### Information given
>>>>

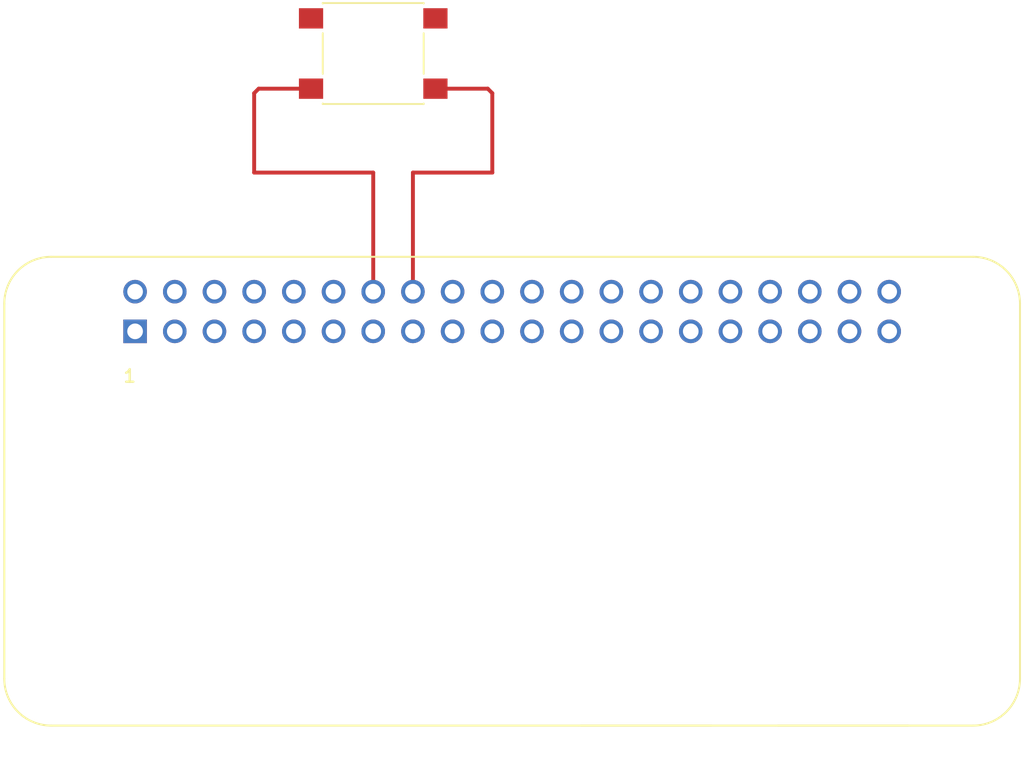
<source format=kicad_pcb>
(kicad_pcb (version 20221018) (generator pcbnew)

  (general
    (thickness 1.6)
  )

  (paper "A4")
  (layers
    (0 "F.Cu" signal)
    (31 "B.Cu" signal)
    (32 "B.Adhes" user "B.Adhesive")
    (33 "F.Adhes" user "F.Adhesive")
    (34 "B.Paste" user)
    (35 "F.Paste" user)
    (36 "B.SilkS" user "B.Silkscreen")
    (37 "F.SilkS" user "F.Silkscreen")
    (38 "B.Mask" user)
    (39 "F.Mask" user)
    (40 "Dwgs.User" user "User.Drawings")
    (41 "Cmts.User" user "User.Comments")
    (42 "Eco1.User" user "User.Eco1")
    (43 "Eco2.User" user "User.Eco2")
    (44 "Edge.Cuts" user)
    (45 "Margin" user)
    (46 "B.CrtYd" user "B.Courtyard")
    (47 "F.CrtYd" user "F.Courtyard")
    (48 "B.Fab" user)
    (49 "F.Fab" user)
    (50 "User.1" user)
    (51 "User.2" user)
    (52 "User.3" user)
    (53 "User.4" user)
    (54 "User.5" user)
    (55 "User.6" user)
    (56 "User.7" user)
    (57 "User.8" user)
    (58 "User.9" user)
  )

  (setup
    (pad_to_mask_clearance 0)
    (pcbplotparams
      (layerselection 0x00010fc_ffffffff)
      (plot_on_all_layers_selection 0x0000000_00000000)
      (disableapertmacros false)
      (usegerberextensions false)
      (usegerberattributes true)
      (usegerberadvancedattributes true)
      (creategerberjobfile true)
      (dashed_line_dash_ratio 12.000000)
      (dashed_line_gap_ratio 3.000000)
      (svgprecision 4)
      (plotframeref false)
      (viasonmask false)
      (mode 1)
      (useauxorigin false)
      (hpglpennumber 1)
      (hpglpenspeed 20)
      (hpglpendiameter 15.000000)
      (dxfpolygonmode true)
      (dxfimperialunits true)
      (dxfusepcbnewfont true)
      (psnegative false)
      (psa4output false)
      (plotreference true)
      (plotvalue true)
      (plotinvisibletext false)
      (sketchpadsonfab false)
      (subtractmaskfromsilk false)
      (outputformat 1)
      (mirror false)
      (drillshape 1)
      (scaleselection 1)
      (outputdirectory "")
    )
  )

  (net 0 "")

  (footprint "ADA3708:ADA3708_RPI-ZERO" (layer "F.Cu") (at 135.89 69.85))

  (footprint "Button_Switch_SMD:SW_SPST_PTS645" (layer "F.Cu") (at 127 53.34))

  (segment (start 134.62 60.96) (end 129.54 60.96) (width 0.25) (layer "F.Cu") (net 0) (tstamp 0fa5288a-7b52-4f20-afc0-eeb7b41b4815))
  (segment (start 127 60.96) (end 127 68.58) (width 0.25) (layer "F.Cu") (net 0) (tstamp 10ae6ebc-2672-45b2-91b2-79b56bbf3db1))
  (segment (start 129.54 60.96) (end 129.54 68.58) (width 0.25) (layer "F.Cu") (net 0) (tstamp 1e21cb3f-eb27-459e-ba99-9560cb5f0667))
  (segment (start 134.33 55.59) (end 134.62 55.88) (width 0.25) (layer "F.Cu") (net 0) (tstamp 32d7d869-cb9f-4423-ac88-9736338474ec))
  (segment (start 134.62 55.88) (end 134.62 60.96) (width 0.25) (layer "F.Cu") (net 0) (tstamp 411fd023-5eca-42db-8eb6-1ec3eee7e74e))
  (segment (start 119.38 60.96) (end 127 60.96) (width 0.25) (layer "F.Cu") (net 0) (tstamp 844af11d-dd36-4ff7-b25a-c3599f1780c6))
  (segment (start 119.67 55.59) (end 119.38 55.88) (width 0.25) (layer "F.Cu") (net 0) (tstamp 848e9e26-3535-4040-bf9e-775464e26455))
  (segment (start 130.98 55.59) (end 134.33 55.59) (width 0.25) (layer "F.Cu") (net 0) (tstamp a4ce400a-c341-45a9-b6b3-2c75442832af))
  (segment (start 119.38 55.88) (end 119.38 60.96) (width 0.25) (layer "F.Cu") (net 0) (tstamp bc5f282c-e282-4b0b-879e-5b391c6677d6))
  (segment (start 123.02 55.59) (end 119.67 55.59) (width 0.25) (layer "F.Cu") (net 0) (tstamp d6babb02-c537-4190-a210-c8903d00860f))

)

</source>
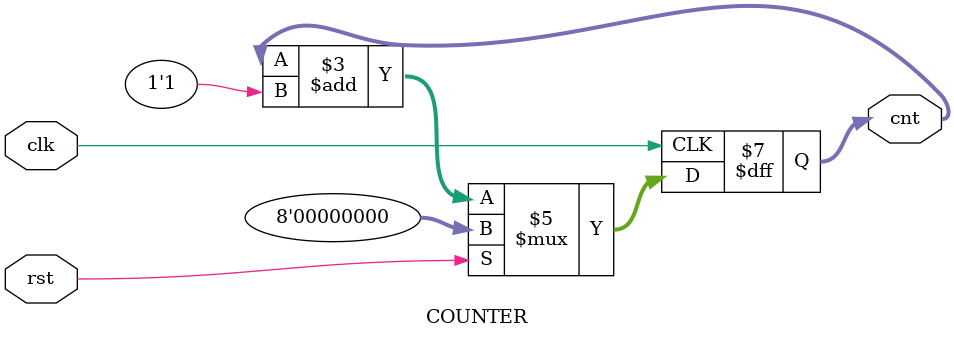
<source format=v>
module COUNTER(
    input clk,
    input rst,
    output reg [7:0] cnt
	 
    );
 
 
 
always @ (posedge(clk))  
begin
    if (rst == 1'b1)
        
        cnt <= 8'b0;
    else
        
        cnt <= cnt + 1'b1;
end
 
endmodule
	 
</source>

<<<<
>>>>

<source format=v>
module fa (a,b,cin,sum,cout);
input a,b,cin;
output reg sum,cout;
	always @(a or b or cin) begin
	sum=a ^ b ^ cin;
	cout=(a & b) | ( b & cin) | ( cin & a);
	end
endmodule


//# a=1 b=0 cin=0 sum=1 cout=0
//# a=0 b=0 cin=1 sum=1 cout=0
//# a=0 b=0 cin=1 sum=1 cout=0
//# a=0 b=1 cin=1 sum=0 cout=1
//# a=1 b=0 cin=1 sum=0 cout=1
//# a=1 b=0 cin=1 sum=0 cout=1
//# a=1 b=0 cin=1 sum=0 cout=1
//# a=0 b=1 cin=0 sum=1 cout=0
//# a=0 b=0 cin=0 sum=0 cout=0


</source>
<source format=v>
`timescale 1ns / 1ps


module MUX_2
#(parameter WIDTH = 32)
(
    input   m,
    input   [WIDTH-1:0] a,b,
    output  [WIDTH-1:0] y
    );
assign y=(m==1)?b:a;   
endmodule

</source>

<<<<
>>>>

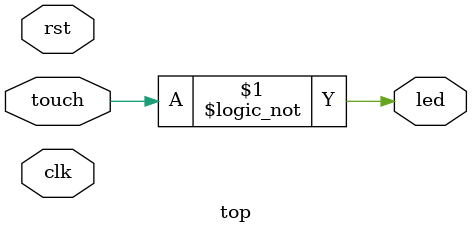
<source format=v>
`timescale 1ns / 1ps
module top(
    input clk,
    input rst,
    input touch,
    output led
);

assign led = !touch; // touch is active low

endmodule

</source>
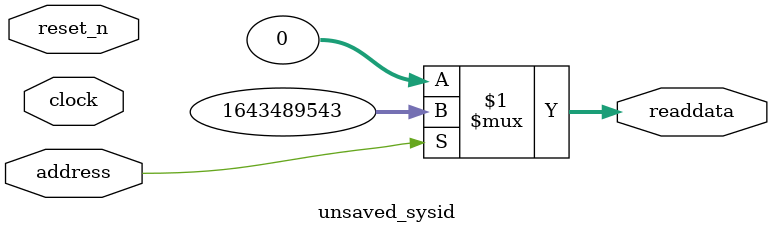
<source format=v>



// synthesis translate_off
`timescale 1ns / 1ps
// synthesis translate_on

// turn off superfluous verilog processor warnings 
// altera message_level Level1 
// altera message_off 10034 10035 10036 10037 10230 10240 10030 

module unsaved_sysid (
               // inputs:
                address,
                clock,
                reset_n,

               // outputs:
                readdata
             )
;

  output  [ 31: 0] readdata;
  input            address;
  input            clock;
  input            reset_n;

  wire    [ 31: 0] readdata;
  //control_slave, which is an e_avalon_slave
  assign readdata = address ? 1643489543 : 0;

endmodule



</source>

<<<<

### Written task
Give only the number of lines in the entries that contain "synthesis".

### Response
2